Reporters were shown an illustration from a Danish children's book, The True Story of How Babies are Made by Per Holm Knudsen.
The illustration will be used in a series of sex education materials produced by Mercy Memorial Foundation on the behalf of the Department of Health's (DOH) Bureau of Health Promotion (BHP), aimed at schoolchildren in grades five and six.
LOVE AND RESPECT
Even though the illustrations are simple cartoons, they are still inappropriate for children, said Yang Ke-ping (楊克平), president of the Cardinal Tien College of Healthcare and Management.
"There are things that separate human beings from animals," said Yang, "We should be teaching children about love and respect at that age, not sex."
Abstinence-only advocates, including some attendees at yesterday's news conference such as Yang and Rosa Marie Shiao (蕭慧瑛), the head of the abstinence education research and development department at Fu Jen Catholic University, previously spoke out against a sex-ed text aimed at junior high school students titled Youth Experts.
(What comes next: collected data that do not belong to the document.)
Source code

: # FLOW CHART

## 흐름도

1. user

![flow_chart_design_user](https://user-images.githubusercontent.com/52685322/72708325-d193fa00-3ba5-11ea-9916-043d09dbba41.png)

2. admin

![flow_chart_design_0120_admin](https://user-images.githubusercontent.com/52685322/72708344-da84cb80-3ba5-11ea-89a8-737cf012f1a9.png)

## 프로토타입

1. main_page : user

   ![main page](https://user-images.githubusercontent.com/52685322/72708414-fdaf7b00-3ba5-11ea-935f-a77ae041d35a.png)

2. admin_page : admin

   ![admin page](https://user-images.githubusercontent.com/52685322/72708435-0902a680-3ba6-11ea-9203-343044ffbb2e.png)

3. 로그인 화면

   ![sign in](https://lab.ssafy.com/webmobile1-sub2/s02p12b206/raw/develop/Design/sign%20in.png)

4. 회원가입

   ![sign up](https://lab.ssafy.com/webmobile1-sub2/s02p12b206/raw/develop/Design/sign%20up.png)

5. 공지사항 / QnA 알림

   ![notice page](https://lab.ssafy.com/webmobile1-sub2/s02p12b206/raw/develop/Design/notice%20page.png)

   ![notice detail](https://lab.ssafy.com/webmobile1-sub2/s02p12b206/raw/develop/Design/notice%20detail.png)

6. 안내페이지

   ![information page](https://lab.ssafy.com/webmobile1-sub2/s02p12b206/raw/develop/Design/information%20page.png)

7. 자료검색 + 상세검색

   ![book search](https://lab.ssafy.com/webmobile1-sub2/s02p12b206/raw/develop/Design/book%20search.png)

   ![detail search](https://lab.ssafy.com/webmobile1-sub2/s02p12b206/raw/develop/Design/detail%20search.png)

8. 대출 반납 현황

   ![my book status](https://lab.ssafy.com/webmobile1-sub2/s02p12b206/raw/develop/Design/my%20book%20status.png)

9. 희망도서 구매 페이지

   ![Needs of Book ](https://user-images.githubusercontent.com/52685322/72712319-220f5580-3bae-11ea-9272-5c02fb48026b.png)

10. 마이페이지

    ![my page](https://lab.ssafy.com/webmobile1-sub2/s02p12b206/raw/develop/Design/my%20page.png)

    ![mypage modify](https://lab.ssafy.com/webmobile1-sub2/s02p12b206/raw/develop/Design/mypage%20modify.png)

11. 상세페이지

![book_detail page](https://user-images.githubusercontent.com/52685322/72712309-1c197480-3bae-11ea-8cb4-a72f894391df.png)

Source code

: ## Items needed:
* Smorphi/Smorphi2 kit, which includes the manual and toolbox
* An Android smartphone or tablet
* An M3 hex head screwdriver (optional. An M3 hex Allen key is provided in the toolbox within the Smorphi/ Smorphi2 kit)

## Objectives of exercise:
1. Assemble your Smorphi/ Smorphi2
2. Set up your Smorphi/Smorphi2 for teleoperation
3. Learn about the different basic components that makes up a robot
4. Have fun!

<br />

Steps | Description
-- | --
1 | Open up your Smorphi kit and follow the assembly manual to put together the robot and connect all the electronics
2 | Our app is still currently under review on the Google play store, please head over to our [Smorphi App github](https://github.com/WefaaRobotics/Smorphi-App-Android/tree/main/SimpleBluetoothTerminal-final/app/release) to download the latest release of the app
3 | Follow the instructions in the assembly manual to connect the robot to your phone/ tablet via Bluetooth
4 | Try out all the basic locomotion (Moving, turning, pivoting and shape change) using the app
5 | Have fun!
"The Youth Expert series was already in print when we found out about it," said Shiao, "but we still managed to stop it from reaching students."
TEACHERS' CHOICE
Deputy head of the BHP Wu Shiow-ing (吳秀英) defended the sex-ed series.
"The illustrations of sex acts appear in the teacher's edition of the material," she said, "the teacher can choose to present it to the children after giving them adequate context."
The series is aimed at fifth and sixth grade students, she said.
"By that time, many of the girls would have already gotten their periods," said Wu, "They are ready for this information."
The author of the book, Knudsen, said he is surprised that the use of material from his book, which was published in 1971 and has been translated into various languages, is generating controversy here in this country.
"If it is OK for Danish kids, why shouldn't it be OK for Taiwanese kids?" Knudsen told the Taipei Times. "I wrote the book for four-to-five-year-old kids because that is when they first start getting curious."